The problem with this process is that pyplot hasn't been imported - and it isn't clear why someone should need to accesspyplot directly to do exploratory, often throw-away work.

tacaswell commented 9 years ago

Pandas is importing pyplot under the hood no matter what.

The pyplot interface is for exploratory work (as opposed to the OO interface).

On Tue, Feb 24, 2015, 22:23 Kevin Sheppard notifications@github.com wrote:

You may need a call to plt.draw() (pandas may not being doing this automatically under the hood). Another option is to make a call to plt.figure() before plotting a series.

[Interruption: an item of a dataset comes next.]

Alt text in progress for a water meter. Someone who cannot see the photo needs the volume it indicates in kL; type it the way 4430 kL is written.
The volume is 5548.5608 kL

The problem with this process is that pyplot hasn't been imported - and it isn't clear why someone should need to accesspyplot directly to do exploratory, often throw-away work.

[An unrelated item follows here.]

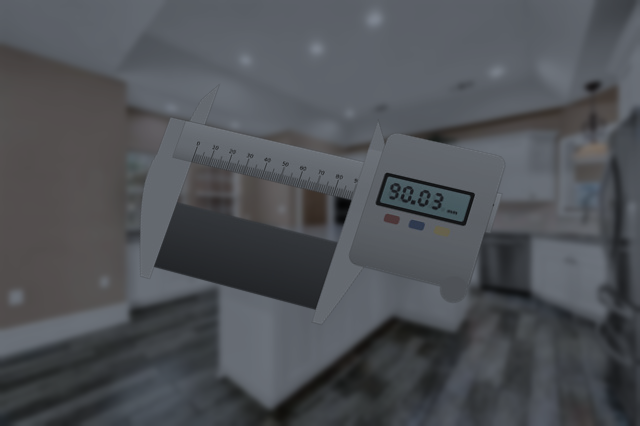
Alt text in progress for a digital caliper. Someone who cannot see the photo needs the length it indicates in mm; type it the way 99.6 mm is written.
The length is 90.03 mm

— Reply to this email directly or view it on GitHub https://github.com/pydata/pandas/issues/8776#issuecomment-75898892.

bashtage commented 9 years ago

Pandas is importing pyplot under the hood no matter what. The pyplot interface is for exploratory work (as opposed to the OO interface).

I understand - my only gripe here is that it should not be necessary to explicitly import pyplot just a pandas plot() method, on either a DataFrame or a Series. Right now, this is only true for a DataFrame

michaelaye commented 9 years ago

I too am in the camp of finding it annoying that a Series does not open a plot window on it's own. Pandas is extraordinary helpful for exploratory data analysis and I just don't see the logic behind having a DataFrame opening a new figure just fine and a Series, which in terms of the data analyst is just another column, would NOT do that. I feel that this throws me off all the time, it just does not make any sense to me, so I would to see this discussed more on both the MPL and Pandas point of views, to help me make sense of it. Edit: I meant above for the nbagg/notebook backend. In inline this works for whatever reason, but I guess this is related.

spencerogden commented 7 years ago

I agree that the inconsistent behavior for .plot() is a gotcha. Personally, I like the DataFrame behavior. Plotting on the same axes is straight forward and intuitive:

ax = pandas.DataFrame(...).plot()
pandas.DataFrame(...).plot(ax=ax)

As opposed to Series, which, with the current behavior, requires to the non-intuitive to_frame() to get the DataFrame like behavior. While this works and is not a lot of extra typing, I don't think this is a trick users discover on their own. And it certainly isn't clear from the docs how to get this behavior.

pandas.Series(...).plot()
pandas.Series(...).to_frame().plot() # Surprising

At a minimum, the documentation should be amended: DataFrame.plot() ax : matplotlib axes object, default None, resulting in the plot appearing on a new figure.

Series.plot() ax : matplotlib axes object, default gca(), resulting in the plot appearing on the last drawn figure.

tacaswell commented 7 years ago

Responding (very late) to @michaelaye it 'works' with inline because it does not keep live figures around, thus the next call to gca has to make a new figure. No other backend works this way, the behavior of 'nbagg' is the normal case.